Application Service Guide > Data Integration Service Grid > Data Integration Service Grid Overview
  

Data Integration Service Grid Overview

If your license includes grid, you can configure the Data Integration Service to run on a grid. A grid is an alias assigned to a group of nodes. When you run jobs on a Data Integration Service grid, you improve scalability and performance by distributing jobs to processes running on multiple nodes in the grid.
To configure a Data Integration Service to run on a grid, you create a grid object and assign nodes to the grid. Then, you assign the Data Integration Service to run on the grid.
When you enable a Data Integration Service assigned to a grid, a Data Integration Service process runs on each node in the grid that has the service role.

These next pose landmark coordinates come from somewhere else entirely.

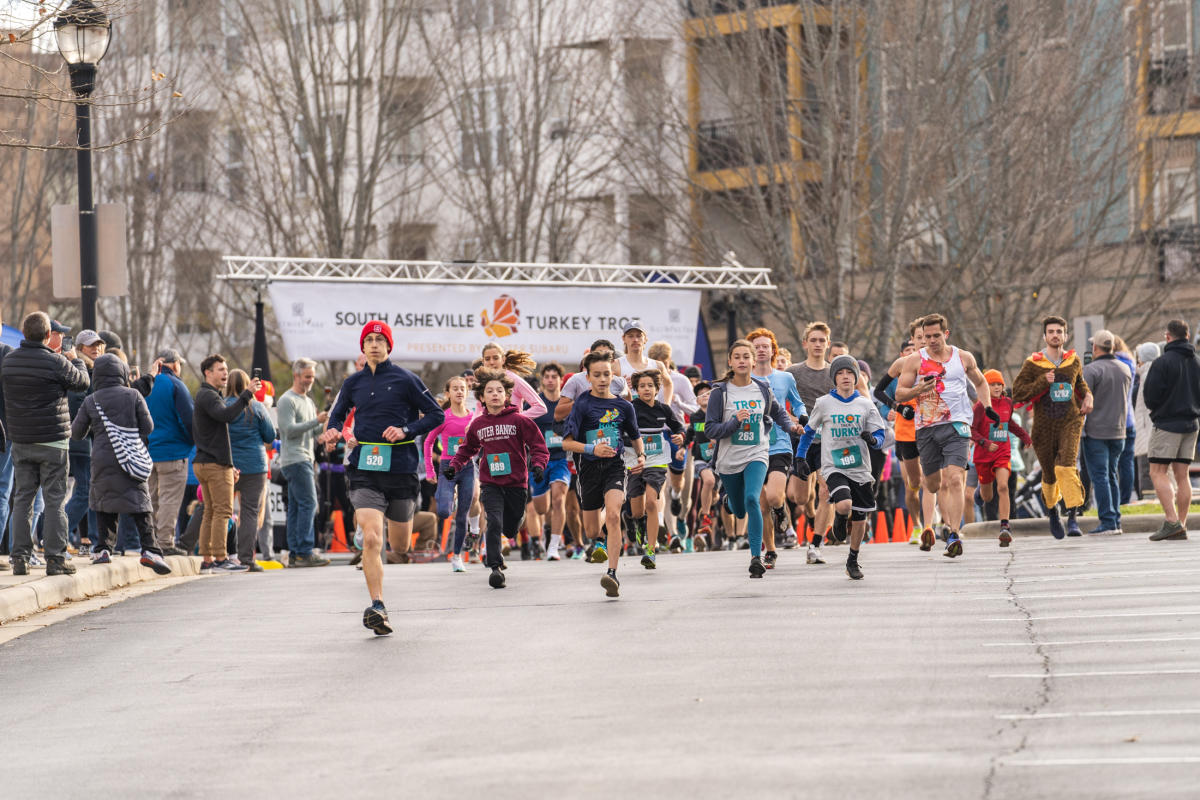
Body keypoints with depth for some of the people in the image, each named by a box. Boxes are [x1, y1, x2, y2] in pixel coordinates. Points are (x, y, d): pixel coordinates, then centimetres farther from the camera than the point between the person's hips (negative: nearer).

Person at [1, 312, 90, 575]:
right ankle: (55, 558, -1)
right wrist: (76, 361, 19)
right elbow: (82, 382, 1)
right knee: (54, 500, 1)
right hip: (52, 441, -5)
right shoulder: (55, 362, -13)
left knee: (22, 499, 9)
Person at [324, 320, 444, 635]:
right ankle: (377, 608, -20)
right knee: (371, 539, -17)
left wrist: (406, 431, -13)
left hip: (401, 469, -1)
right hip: (365, 471, 1)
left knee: (401, 543, 13)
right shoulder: (353, 383, 8)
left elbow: (436, 414, 2)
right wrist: (334, 430, 0)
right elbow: (338, 414, 23)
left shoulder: (405, 380, -2)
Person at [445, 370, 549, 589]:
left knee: (510, 529, 10)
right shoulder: (477, 424, 5)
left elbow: (538, 445, -2)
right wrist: (454, 465, 8)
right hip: (490, 483, 0)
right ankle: (495, 568, -12)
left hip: (516, 483, 0)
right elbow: (468, 449, 21)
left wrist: (538, 465, -19)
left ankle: (491, 532, 47)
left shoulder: (519, 420, -5)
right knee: (494, 523, -18)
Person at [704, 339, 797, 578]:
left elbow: (778, 413, 21)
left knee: (752, 499, -25)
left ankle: (756, 556, -21)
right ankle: (730, 498, 55)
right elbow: (710, 430, -10)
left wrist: (790, 426, 3)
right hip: (729, 459, 0)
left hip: (757, 455, 0)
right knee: (740, 511, 15)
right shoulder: (720, 392, -8)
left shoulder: (763, 389, 0)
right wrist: (735, 422, -25)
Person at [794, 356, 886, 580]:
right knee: (844, 505, -27)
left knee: (859, 519, 7)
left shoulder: (866, 405, 4)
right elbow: (809, 430, 16)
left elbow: (879, 437, 3)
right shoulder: (824, 404, 1)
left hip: (860, 469, 2)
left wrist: (873, 440, -19)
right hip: (833, 467, -2)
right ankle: (840, 516, 10)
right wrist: (800, 456, 12)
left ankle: (853, 560, 27)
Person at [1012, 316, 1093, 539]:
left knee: (1066, 466, -23)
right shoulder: (1033, 364, -2)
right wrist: (1043, 382, -16)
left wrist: (1087, 397, 9)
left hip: (1070, 422, 0)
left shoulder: (1074, 361, 8)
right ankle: (1052, 512, 38)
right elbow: (1017, 392, -7)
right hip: (1044, 426, 0)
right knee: (1050, 476, 9)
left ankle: (1073, 518, -26)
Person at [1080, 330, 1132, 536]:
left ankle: (1108, 521, -10)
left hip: (1095, 432, -6)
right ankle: (1115, 519, 12)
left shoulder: (1091, 370, -12)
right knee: (1112, 476, 14)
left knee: (1100, 477, -5)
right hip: (1118, 431, 6)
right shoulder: (1125, 370, 9)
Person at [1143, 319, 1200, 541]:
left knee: (1158, 472, -5)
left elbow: (1150, 397, -11)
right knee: (1181, 475, 8)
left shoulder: (1163, 362, -12)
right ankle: (1181, 526, 5)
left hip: (1167, 423, -6)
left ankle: (1171, 520, -18)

If a service process shuts down unexpectedly, the Data Integration Service remains available as long as another service process runs on another node. Jobs can run on each node in the grid that has the compute role. The Data Integration Service balances the workload among the nodes based on the type of job and based on how the grid is configured.
When the Data Integration Service runs on a grid, the service and compute components of the Data Integration Service can run on the same node or on different nodes, based on how you configure the grid and the node roles. Nodes in a Data Integration Service grid can have a combination of the service only role, the compute only role, and both the service and compute roles.

Grid Configuration by Job Type

A Data Integration Service that runs on a grid can run DTM instances in the Data Integration Service process, in separate DTM processes on the local node, or in separate DTM processes on remote nodes. Configure the service based on the types of jobs that the service runs.
Configure a Data Integration Service grid based on the following types of jobs that the service runs:
SQL data services and web services
When a Data Integration Service grid runs SQL queries and web service requests, configure the service to run jobs in the Data Integration Service process. All nodes in the grid must have both the service and compute roles. The Data Integration Service dispatches jobs to available nodes in a round-robin fashion.
SQL data service and web service jobs typically achieve better performance when the Data Integration Service runs jobs in the service process.
Mappings, profiles, and workflows that run in local mode
When a Data Integration Service grid runs mappings, profiles, and workflows, you can configure the service to run jobs in separate DTM processes on the local node. All nodes in the grid must have both the service and compute roles. The Data Integration Service dispatches jobs to available nodes in a round-robin fashion.
When the Data Integration Service runs jobs in separate local processes, stability increases because an unexpected interruption to one job does not affect all other jobs.
Mappings, profiles, and workflows that run in remote mode
When a Data Integration Service grid runs mappings, profiles, and workflows, you can configure the service to run jobs in separate DTM processes on remote nodes. The nodes in the grid can have a different combination of roles. The Data Integration Service designates one node with the compute role as the master compute node. The Service Manager on the master compute node communicates with the Resource Manager Service to dispatch jobs to an available worker compute node. The Resource Manager Service matches job requirements with resource availability to identify the best compute node to run the job.
When the Data Integration Service runs jobs in separate remote processes, stability increases because an unexpected interruption to one job does not affect all other jobs. In addition, you can better use the resources available on each node in the grid. When a node has the compute role only, the node does not have to run the service process. The machine uses all available processing power to run mappings.
Note: Ad hoc jobs, with the exception of profiles, can run in the Data Integration Service process or in separate DTM processes on the local node. Ad hoc jobs include mappings run from the Developer tool or previews, scorecards, or drill downs on profile results run from the Developer tool or Analyst tool. If you configure a Data Integration Service grid to run jobs in separate remote processes, the service runs ad hoc jobs in separate local processes.
By default, each Data Integration Service is configured to run jobs in separate local processes, and each node has both the service and compute roles.
If you run SQL queries or web service requests, and you run other job types in which stability and scalability is important, create multiple Data Integration Services. Configure one Data Integration Service grid to run SQL queries and web service requests in the Data Integration Service process. Configure the other Data Integration Service grid to run mappings, profiles, and workflows in separate local processes or in separate remote processes.